Currently the rewrite enables three extras:
#1 incorporate material from an allrobots.txt that can be shared by multiple sites
#2 log headers
#2 throw in some extra rules so that certain requests get only a minimalist Disallow-everyone (because some aspect of the request makes it plain they are up to no good)

At my host, an IPv4 costs money but an IPv6 is free. A side effect of having an IPv6 is that logs show when a request comes from IPv6; otherwise everything is shown as IPv4. (Disclaimer: I do not actually know how this works. I do know that the SeznamBot, in particular, was understandably extatic* to be able to use IPv6 and bypass the overcrowded IPv4 field.) But requests without a hostname simply don’t reach the site, even on those that have a fixed IP.

But I digress.

* Oh, er, oops. That’s not the current century’s spelling, is it. I’ll leave it, though.

blend27

9:24 pm on Oct 29, 2022 (gmt 0)

WebmasterWorld Senior Member 10+ Year Member Top Contributors Of The Month



That’s not the current century’s spelling


And then imagine if every request to Robots.txt was redirected to MyOwnRobots.txt on my own site and.... if you spider the latter "IT" would be allowed to lurk from/with same credentials(we control those on site level).

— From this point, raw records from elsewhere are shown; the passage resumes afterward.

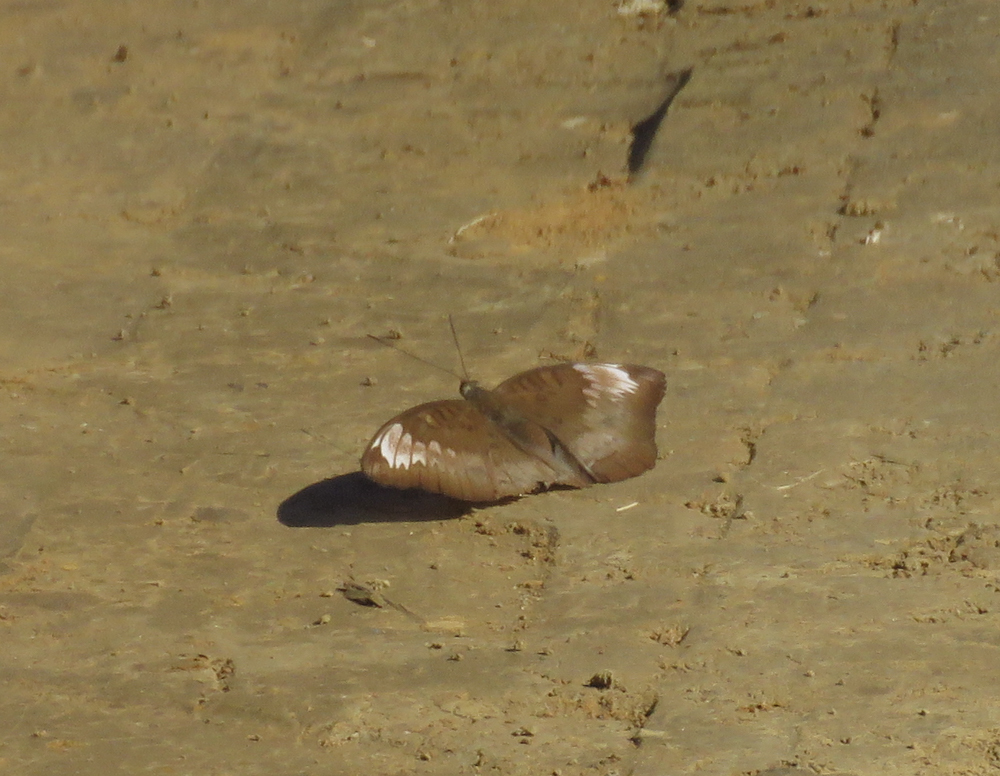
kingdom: Animalia
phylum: Arthropoda
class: Insecta
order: Lepidoptera
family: Nymphalidae
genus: Euthalia
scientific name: Euthalia monina
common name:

Damn those who create HTML Pages and ask for HOW Spiders work without understanding that 'THEY RAE BEING SCRAPED'.

blend27

9:32 pm on Oct 29, 2022 (gmt 0)

WebmasterWorld Senior Member 10+ Year Member Top Contributors Of The Month



re:User agent : KOCMOHABT,


Holly Molly Cyrillic is allowed on a forum?, haven't been posting in a while here....